Suppose $X_1, X_2, \, ... \, , X_n$ are a simple random sample from a Normal$(\mu,\sigma^2)$ distribution.
I'm interested in doing the following hypothesis test: $$ H_0: | \mu| \le c \\ H_1: |\mu| > c, $$ for a given constant $c > 0$.
I was thinking of performing two one-sided $t$-tests (TOST) in an analogous way to the usual bioequivalence testing situation, where the null and is $|\mu| \ge c$ instead, but I don't know if this makes sense or is correct.
My idea is to perform the one-sided tests $$ H_{01} : \mu \le c \\ H_{11} : \mu > c $$ and $$ H_{02} : \mu \ge -c \\ H_{12} : \mu < -c, $$ and reject the global null hypothesis if one of the $p$-values is smaller than a significance level $\alpha$.
Thanks in advance!
EDIT:
I've been thinking a little while about this, and I think the approach I proposed does not have significance level $\alpha$.
Suppose that the true value of $\mu$ is $\mu_0$ and $\sigma^2$ is known.

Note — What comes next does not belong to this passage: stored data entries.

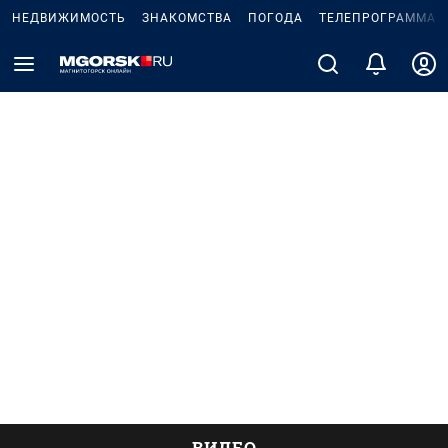
НЕДВИЖИМОСТЬ
ЗНАКОМСТВА
ПОГОДА
ТЕЛЕПРОГРАММА
ВИДЕО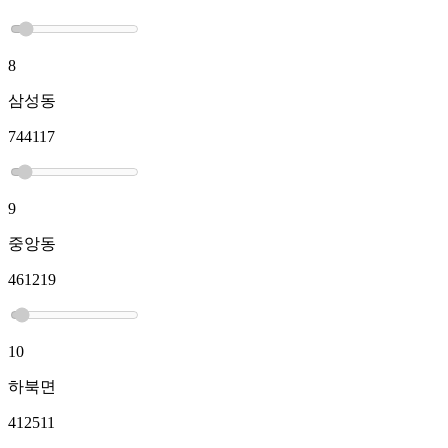
8
삼성동
744117
9
중앙동
461219
10
하북면
412511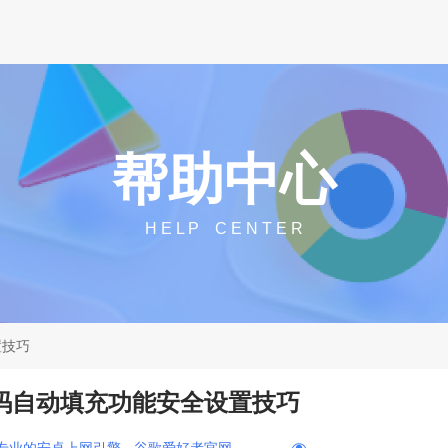
帮助中心
H E L P C E N T E R
置技巧
器密码自动填充功能安全设置技巧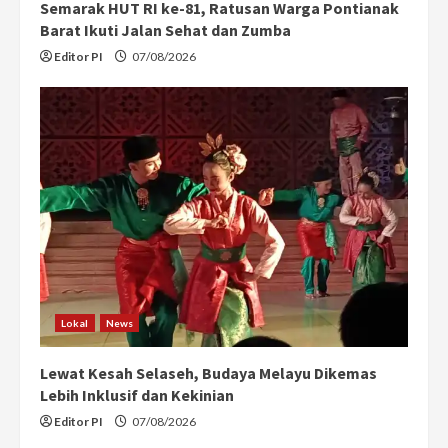
Semarak HUT RI ke-81, Ratusan Warga Pontianak
g
Barat Ikuti Jalan Sehat dan Zumba
Editor PI
07/08/2026
Lokal
News
Lewat Kesah Selaseh, Budaya Melayu Dikemas
Lebih Inklusif dan Kekinian
Editor PI
07/08/2026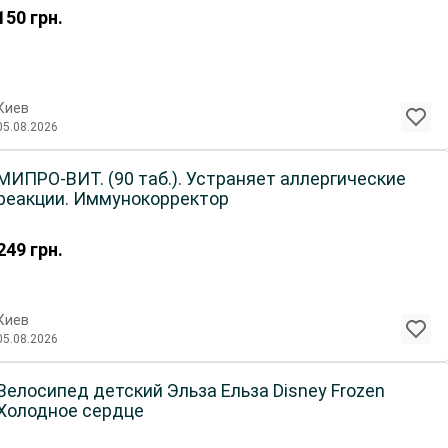
150
грн.
Киев
05.08.2026
МИПРО-ВИТ. (90 таб.). Устраняет аллергические
реакции. Иммунокорректор
249
грн.
Киев
05.08.2026
Велосипед детский Эльза Ельза Disney Frozen
Холодное сердце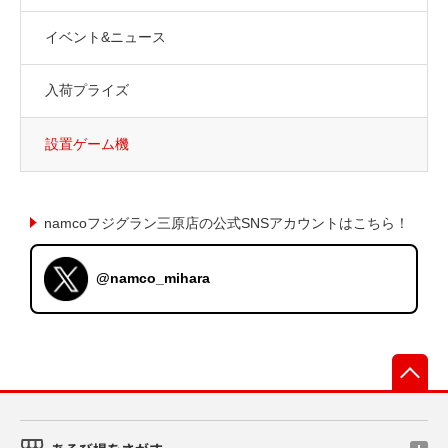
イベント&ニュース
入荷プライズ
設置ゲーム機
namcoフジグラン三原店の公式SNSアカウントはこちら！
@namco_mihara
先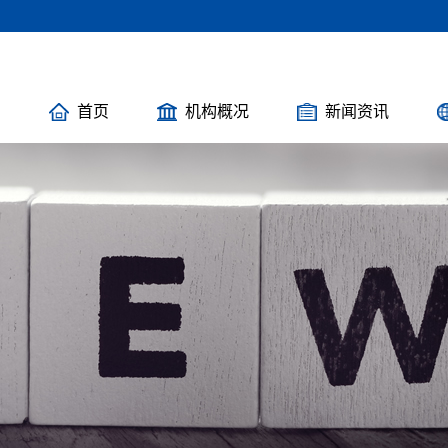
首页
机构概况
新闻资讯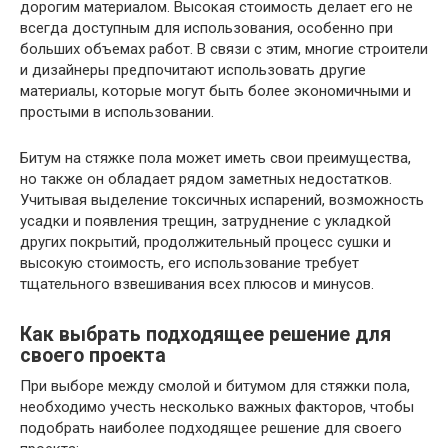
дорогим материалом. Высокая стоимость делает его не
всегда доступным для использования, особенно при
больших объемах работ. В связи с этим, многие строители
и дизайнеры предпочитают использовать другие
материалы, которые могут быть более экономичными и
простыми в использовании.
Битум на стяжке пола может иметь свои преимущества,
но также он обладает рядом заметных недостатков.
Учитывая выделение токсичных испарений, возможность
усадки и появления трещин, затруднение с укладкой
других покрытий, продолжительный процесс сушки и
высокую стоимость, его использование требует
тщательного взвешивания всех плюсов и минусов.
Как выбрать подходящее решение для
своего проекта
При выборе между смолой и битумом для стяжки пола,
необходимо учесть несколько важных факторов, чтобы
подобрать наиболее подходящее решение для своего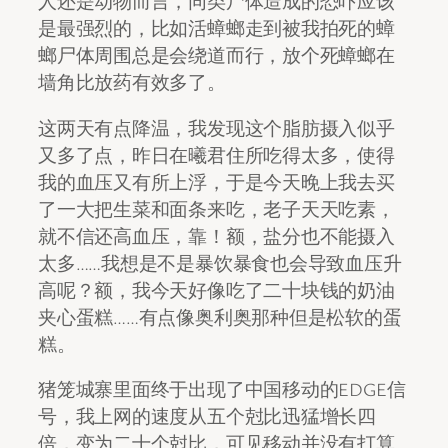
人还是动物而言，同类尸体造成的恐吓应该
是最强烈的，比如活蟑螂走到被我拍死的蟑
螂尸体周围总是会绕道而行，放个死蟑螂在
墙角比放药有效多了。
这两天有点降温，我发现这个脂肪摄入似乎
又多了点，昨日在曦君住所吃得太多，使得
我的血压又有所上浮，于是今天晚上我去买
了一大把生菜和面条来吃，老子天天吃素，
就不信还高血压，靠！额，盐分也不能摄入
太多……我想是不是暴饮暴食也会导致血压升
高呢？额，我今天好像吃了二十块钱的奶油
夹心蛋糕……有点像奥利奥那种但是松软的蛋
糕。
猪笼城寨里面终于出现了中国移动的EDGE信
号，我上网的速度从五个尅比迅猛增长四
倍，变为二十个尅比，可见移动并没有打算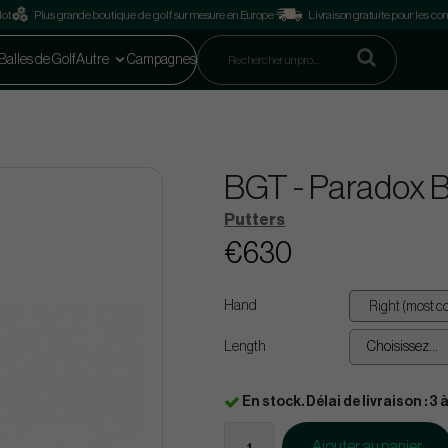
lot
Plus grande boutique de golf sur mesure en Europe
Livraison gratuite pour les 
Balles de Golf
Autre
Campagnes
BGT - Paradox 
Putters
€630
Hand
Length
Choisissez...
En stock. Délai de livraison : 3 à
Ajouter au panier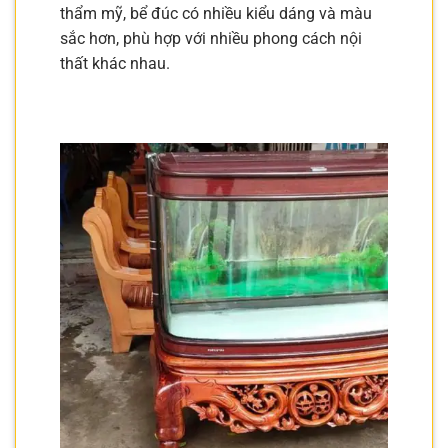
thẩm mỹ, bể đúc có nhiều kiểu dáng và màu
sắc hơn, phù hợp với nhiều phong cách nội
thất khác nhau.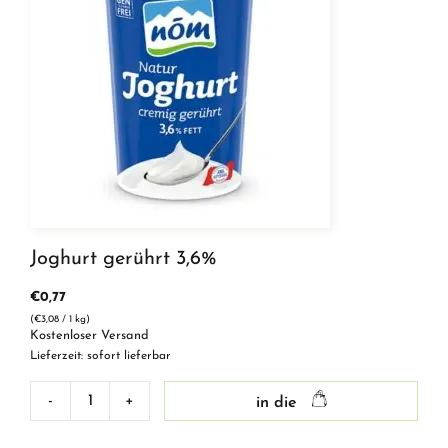
Joghurt gerührt 3,6%
€
0,77
(
€
3,08
/ 1 kg)
Kostenloser Versand
Lieferzeit: sofort lieferbar
-
+
in die
Joghurt
gerührt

The probability of rejecting the null in the first test is $$ \mathbb{P}_{\mu_0}(\mathrm{Rej.H}_{01}) = 1 - \Phi \left(z_{1-\alpha} + \frac{c-\mu_0}{\sigma/\sqrt{n}} \right), $$ where $\Phi$ if the standard cdf of the Normal distribution, and $z_{1-\alpha}$ is a value such that $\Phi(z_{1-\alpha}) = 1-\alpha$.
If $\mu_0 = c$, $\mathbb{P}_{\mu_0}(\mathrm{Rej.H}_{01}) = \alpha$. Then, if $\mu_0 > c$, $\mathbb{P}_{\mu_0}(\mathrm{Rej.H}_{01}) > \alpha$. Alternatively, if $\mu_0 < c$, $\mathbb{P}_{\mu_0}(\mathrm{Rej.H}_{01}) <\alpha$.
The probability of rejecting the null in the second test is $$ \mathbb{P}_{\mu_0}(\mathrm{Rej.H}_{02}) = \Phi \left(- z_{1-\alpha} - \frac{\mu_0 + c}{\sigma/\sqrt{n}} \right). $$
Again, if $\mu_0 = -c$ we have $\mathbb{P}_{\mu_0}(\mathrm{Rej.H}_{02}) = \alpha$. Similarly, if $\mu_0 > -c$, $\mathbb{P}_{\mu_0}(\mathrm{Rej.H}_{02}) < \alpha$. Finally, if $\mu_0 < -c$, $\mathbb{P}_{\mu_0}(\mathrm{Rej.H}_{02}) > \alpha$.
Since the rejection regions of the two tests are disjoint, the probability of rejecting $H_0$ is: $$ \mathbb{P}_{\mu_0}(\mathrm{Rej.H}_0) = 1 - \Phi \left(z_{1-\alpha} + \frac{c-\mu_0}{\sigma/\sqrt{n}} \right) + \Phi \left(- z_{1-\alpha} - \frac{\mu_0 + c}{\sigma/\sqrt{n}} \right) $$
So, if $\mu \in [-c,c]$, $2\alpha$ is an upper bound of the probability of rejecting the (global) null hypothesis. Therefore, the approach I proposed was too liberal.
If I'm not wrong, we can achieve a significance level of $\alpha$ by doing the same two tests and rejecting the null if the $p$-value of one of them is less than $\alpha/2$. A similar argument holds when the variance is unknown and we need to apply the $t$-test.